Texto extraído –
◆ ◆ ◆ ◆

Además, como Charlie por dentro sigue siendo el mismo, puestos a sufrir síndromes, qué mejor que uno propio, el síndrome de Charlie, un impulso vital que ha llevado a este vallisoletano de 41 años a escribir dos libros, a remojar los pies en el mar de Almería, a acudir a todos los partidos del Balonmano Valladolid, a lograr que la Justicia le devuelva su capacidad jurídica y su derecho a voto, a ser protagonista de un documental y a convertirse en gurú de una comunidad cibernauta. Y a reírse de todo, fundamentalmente.
Conocemos a Charlie en la cafetería de la residencia de ancianos de Zaratán (Valladolid), en la que ha decidido vivir para dejarle a su mujer «más tiempo libre». Los internos miran con envidia cómo disfruta de un chupito de licor de café que Puri le va administrando en la boca con una jeringuilla. «Cuando vienen los amigos sacamos la botella de whisky y nos pillamos unas que no veas...».
Puri va traduciendo a toda velocidad. El lenguaje que han ideado consiste en deletrear un alfabeto dividido en cuatro filas. Puri recita primero las filas y luego las letras que hay en cada fila. Charlie cierra los ojos para indicarle a Puri que ha llegado a la fila o a la letra escogida. «¿Qué dices, Charlie? Primera, segunda... ¿Segunda? Hache, i, jota, ka, ele... ¿Ele? Primera... ¿Primera?, A, be, ce, de, e.. ¿E? Primera, segunda, tercera... ¿Tercera? Eñe, o.. ¿O? L-E-O». Letra a letra, sílaba a sílaba, palabra a palabra, los deseos de Charlie van saliendo por sus ojos. El proceso es lento.
Hace ocho años, lo único que Charlie podía controlar eran sus párpados. Pero se enteró de que había un programa de ordenador que permitía escribir con un solo dedo. Se llenó de paciencia. No hay nada que pare a Charlie. Hoy ya mueve el índice de la mano derecha y algunos músculos del cuello, la cara y los pies. Con un ratón sin bola que mantiene fijo el puntero, Charlie selecciona las letras en la pantalla. De esta forma escribió El síndrome del cautiverio en zapatillas, un libro que se lee hasta en Japón, y Verbos, que presenta mañana en Valladolid.

◆ ◆ ◆ ◆

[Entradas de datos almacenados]

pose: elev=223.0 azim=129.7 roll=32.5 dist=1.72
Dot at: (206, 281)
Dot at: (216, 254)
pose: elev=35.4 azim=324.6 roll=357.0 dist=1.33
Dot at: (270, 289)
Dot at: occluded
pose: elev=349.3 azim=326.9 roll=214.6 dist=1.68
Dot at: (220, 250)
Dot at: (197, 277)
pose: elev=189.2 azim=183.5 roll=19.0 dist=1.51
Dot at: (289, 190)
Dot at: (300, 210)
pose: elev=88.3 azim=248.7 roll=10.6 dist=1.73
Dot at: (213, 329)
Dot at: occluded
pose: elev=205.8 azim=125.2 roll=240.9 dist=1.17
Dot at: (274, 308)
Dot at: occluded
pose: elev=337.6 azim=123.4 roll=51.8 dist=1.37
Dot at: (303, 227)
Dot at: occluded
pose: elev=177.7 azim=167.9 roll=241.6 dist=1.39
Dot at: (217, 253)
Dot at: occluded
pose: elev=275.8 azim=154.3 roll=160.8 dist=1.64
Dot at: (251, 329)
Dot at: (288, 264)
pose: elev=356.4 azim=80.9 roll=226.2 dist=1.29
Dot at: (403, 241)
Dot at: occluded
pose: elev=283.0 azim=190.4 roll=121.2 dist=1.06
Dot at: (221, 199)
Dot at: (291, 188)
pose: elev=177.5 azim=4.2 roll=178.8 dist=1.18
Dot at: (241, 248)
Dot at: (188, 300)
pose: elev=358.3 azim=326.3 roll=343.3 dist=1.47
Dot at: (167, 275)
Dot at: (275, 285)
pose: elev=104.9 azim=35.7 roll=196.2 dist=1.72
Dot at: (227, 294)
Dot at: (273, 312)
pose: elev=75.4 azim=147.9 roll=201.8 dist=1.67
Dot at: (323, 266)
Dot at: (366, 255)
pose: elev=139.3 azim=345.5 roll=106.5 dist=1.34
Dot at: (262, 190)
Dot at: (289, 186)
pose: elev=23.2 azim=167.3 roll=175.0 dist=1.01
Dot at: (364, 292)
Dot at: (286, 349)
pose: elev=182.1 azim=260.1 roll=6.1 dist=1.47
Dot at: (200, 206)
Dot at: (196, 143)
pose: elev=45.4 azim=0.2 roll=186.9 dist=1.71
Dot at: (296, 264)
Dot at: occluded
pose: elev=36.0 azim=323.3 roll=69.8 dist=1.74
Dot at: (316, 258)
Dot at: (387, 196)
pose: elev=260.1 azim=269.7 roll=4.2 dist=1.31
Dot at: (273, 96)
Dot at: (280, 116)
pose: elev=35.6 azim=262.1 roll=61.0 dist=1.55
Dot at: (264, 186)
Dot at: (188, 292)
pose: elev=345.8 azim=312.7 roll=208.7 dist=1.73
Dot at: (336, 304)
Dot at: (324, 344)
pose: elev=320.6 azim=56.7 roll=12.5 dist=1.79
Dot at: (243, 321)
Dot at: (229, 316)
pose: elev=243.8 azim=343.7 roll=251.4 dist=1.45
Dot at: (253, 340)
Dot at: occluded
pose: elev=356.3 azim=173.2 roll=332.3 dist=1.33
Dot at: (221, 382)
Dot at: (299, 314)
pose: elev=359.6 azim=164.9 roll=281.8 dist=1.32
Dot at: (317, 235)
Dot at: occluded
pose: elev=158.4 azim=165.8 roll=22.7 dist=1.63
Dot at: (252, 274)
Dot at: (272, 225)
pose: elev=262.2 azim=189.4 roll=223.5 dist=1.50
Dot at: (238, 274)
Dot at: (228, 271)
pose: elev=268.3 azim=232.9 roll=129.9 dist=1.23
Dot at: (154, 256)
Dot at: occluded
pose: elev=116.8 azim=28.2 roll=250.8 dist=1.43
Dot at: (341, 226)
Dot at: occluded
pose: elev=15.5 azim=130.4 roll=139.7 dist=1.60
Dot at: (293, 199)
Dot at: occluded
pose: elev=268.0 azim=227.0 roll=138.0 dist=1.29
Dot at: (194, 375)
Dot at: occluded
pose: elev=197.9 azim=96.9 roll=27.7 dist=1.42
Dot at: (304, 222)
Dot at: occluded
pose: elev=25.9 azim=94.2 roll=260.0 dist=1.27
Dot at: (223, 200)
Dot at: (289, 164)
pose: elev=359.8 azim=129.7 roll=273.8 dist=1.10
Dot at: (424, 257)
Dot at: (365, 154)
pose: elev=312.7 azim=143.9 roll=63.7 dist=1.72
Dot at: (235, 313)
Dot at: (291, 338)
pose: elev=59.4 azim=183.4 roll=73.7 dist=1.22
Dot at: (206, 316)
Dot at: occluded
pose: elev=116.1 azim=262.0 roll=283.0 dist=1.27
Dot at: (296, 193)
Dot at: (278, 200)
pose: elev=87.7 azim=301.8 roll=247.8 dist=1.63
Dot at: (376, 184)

◆ ◆ ◆ ◆

Qué debes hacer –
**A.** Traduce al inglés esta oración del texto sobre Charlie: «Charlie cierra los ojos para indicarle a Puri que ha llegado a la fila o a la letra escogida.»
**B.** Reproduce el fragmento del texto sobre Charlie que empieza en las palabras "Hace ocho años, lo" y termina después de "mañana en Valladolid.".
Las filas no guardan relación con el texto sobre Charlie.

Respuestas –
**A.** Charlie closes his eyes to let Puri know that the chosen row or letter has been reached.

**B.**
Hace ocho años, lo único que Charlie podía controlar eran sus párpados. Pero se enteró de que había un programa de ordenador que permitía escribir con un solo dedo. Se llenó de paciencia. No hay nada que pare a Charlie. Hoy ya mueve el índice de la mano derecha y algunos músculos del cuello, la cara y los pies. Con un ratón sin bola que mantiene fijo el puntero, Charlie selecciona las letras en la pantalla. De esta forma escribió El síndrome del cautiverio en zapatillas, un libro que se lee hasta en Japón, y Verbos, que presenta mañana en Valladolid.